→ Study text:
Forget the roof; this was the place for a final showdown. The adventurers could explore the rooms to their hearts' content, visit the roof whenever they solved the riddle, and then chase the (accidentally bad) bad guy down into the training chambers to win their freedom. He'd teleport from room to room, and the heroes could possibly use the training chambers to their advantage with enough clever planning and coordination. There was even an opportunity to layer another puzzle on top here: I could write up clues pointing to a set pattern that the final boss would use to teleport from one room to the next, and I could scatter these clues throughout the tower--also adding a little bit more for the adventurers to see and do in the rooms that weren't so exciting.
I wrote the clues as a sort of infinite poem, looping back on itself just as the wizard would be able to keep teleporting around the training chambers in order indefinitely. Each line of the poem would be written on a different scrap of paper that the adventurers could find; even if they only found a few, they could still piece together what they had to get a better idea of where the wizard would be found next once the battle commenced. Strictly optional, but worth some XP and certainly helpful if they could find everything.
I also went back and filled in the last empty part of the map, which was the center of the second floor; Ziggy Frood needed someplace to sleep, so I gave him a secret bedchamber accessible through a trick fireplace in the mess hall, as well as via the elevator from the basement (which would reach the door to his bedroom if the adventurers tried pressing the "UP" button one more time instead of getting off at the ground floor). I'd hide another scrap of clue paper in there, along with a homemade Knockback Ring that magically bull rushes the target backwards about 5 ft., which would be helpful if the heroes wanted to try knocking Ziggy backwards into a pool of acid or a fire pit in one of the training rooms. Again, not a necessity, but another option in case the party sought alternatives to brute strength damage output.
I checked things over once more. I had a plot. I had a map that made sense within the context of the plot. I had sufficiently diverse challenges, and sufficiently diverse ways to approach those challenges. I even had a place for the adventurers to spend their hard-earned loot. Yes, this would do quite nicely.
Break out the dice and character sheets, folks. It's time to play.

→ Given entries:
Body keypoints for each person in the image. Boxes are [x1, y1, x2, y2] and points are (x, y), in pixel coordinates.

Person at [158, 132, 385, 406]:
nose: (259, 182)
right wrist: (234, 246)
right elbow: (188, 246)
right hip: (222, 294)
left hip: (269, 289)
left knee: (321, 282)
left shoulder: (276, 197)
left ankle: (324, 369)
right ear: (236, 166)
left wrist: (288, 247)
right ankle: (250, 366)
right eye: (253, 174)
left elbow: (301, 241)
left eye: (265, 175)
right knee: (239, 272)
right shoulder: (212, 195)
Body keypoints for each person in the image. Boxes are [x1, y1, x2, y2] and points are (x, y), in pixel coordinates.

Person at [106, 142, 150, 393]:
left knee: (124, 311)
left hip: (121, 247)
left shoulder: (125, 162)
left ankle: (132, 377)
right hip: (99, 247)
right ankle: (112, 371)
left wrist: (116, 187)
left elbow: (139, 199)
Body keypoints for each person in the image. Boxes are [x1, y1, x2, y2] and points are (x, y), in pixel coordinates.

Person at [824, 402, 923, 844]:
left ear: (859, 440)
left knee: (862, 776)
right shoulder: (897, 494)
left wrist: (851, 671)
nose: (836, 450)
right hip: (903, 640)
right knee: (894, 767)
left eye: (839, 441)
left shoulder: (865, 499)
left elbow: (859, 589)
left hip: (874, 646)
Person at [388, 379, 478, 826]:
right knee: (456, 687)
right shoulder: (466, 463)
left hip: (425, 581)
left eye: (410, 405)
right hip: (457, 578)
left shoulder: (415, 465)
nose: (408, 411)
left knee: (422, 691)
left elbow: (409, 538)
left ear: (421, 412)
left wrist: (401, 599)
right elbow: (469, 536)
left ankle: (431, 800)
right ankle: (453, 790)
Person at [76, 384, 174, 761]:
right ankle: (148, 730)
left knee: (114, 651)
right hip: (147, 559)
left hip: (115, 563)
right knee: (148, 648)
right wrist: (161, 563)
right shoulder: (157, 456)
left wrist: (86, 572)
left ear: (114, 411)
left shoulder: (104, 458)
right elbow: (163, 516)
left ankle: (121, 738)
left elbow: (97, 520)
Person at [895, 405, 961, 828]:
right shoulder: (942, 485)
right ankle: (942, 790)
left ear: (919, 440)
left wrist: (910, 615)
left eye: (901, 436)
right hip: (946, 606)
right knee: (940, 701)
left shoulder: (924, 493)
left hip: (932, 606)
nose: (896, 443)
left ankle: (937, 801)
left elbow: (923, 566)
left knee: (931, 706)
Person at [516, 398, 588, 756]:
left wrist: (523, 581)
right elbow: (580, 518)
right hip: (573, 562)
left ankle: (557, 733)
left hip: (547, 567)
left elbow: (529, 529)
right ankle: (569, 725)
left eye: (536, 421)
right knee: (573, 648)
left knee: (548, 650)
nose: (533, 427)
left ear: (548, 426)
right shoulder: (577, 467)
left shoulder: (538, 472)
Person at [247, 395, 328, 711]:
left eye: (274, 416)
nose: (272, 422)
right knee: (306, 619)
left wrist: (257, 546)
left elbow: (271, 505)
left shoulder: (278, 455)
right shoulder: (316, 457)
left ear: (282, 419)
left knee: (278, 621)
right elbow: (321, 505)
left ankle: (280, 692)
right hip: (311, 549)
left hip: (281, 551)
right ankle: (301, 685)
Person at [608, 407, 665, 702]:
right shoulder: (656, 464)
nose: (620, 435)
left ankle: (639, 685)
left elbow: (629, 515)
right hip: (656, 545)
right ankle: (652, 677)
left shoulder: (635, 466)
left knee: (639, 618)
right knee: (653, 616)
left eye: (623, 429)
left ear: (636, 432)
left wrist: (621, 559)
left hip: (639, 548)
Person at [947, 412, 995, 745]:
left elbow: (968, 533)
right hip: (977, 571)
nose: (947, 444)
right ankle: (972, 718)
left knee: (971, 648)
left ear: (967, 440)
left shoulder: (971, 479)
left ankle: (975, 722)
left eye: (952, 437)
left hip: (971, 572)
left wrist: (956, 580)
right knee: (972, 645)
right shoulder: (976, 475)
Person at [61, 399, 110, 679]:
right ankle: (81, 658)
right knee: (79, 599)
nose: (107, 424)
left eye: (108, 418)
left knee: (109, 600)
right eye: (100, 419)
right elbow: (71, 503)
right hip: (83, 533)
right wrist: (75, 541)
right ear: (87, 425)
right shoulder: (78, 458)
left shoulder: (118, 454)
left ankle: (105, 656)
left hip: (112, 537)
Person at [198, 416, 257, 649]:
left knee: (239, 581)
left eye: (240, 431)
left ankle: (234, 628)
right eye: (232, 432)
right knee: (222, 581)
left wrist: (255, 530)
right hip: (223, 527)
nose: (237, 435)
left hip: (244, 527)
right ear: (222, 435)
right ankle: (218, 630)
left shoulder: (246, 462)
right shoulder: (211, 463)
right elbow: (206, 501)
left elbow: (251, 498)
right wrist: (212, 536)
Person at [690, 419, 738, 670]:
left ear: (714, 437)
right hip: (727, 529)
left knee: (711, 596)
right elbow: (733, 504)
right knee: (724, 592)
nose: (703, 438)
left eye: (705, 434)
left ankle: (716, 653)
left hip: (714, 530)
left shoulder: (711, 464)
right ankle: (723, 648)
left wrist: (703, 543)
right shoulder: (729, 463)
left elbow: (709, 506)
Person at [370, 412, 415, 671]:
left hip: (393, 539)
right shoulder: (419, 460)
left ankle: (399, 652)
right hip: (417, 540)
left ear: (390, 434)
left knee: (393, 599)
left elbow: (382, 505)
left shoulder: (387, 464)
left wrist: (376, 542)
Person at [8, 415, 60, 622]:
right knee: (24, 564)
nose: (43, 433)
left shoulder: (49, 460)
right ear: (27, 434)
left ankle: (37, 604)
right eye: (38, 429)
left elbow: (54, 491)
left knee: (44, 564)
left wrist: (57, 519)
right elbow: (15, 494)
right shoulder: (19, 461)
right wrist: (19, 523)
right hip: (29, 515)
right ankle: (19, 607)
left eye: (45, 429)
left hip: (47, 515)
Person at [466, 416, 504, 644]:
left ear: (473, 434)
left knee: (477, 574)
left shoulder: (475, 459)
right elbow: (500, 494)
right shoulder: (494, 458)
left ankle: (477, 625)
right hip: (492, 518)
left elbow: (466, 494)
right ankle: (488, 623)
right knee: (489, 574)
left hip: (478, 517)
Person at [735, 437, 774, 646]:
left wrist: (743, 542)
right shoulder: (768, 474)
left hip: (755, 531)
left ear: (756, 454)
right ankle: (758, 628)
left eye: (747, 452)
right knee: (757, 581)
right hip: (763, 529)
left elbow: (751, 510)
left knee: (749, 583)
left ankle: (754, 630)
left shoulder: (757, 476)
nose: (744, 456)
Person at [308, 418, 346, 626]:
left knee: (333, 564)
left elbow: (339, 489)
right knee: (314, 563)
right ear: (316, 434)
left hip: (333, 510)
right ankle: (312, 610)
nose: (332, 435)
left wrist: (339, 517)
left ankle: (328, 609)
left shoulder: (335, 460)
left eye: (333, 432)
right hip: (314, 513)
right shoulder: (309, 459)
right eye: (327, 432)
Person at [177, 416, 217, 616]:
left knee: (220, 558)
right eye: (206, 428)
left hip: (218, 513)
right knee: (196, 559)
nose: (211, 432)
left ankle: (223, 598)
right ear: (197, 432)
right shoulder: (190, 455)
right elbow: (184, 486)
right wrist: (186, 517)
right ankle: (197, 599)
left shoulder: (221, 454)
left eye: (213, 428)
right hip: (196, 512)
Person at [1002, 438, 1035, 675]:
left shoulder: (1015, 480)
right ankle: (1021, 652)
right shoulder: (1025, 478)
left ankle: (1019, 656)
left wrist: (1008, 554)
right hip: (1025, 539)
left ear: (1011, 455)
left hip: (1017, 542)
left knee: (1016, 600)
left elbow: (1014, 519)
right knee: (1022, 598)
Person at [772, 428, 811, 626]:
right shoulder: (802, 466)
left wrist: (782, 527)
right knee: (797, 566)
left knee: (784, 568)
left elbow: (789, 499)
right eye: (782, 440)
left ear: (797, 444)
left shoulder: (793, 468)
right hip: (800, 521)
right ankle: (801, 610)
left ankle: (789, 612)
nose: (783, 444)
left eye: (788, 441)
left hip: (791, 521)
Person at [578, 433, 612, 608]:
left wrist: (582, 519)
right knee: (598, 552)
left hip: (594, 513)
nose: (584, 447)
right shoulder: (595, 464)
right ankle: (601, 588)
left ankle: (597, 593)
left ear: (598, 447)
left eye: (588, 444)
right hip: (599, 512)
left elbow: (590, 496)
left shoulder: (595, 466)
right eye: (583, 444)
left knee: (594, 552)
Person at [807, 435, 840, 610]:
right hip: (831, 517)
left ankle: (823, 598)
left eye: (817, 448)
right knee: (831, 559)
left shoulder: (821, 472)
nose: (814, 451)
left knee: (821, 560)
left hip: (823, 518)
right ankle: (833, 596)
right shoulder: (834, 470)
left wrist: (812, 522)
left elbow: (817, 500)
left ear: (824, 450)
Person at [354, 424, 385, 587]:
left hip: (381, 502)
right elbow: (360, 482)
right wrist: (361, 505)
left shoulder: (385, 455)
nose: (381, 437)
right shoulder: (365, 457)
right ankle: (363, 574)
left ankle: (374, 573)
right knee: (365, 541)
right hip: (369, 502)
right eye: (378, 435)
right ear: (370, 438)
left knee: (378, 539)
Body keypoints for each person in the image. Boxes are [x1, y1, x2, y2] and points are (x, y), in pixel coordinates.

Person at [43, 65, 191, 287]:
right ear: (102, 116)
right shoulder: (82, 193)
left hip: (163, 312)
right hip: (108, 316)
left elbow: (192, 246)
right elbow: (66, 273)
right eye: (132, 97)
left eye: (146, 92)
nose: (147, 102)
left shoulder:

→ Requirement: In the tower adventure text, what does the homemade Knockback Ring do? The items play no part in what comes next.

→ Finished task: It magically bull rushes the target backwards about 5 ft.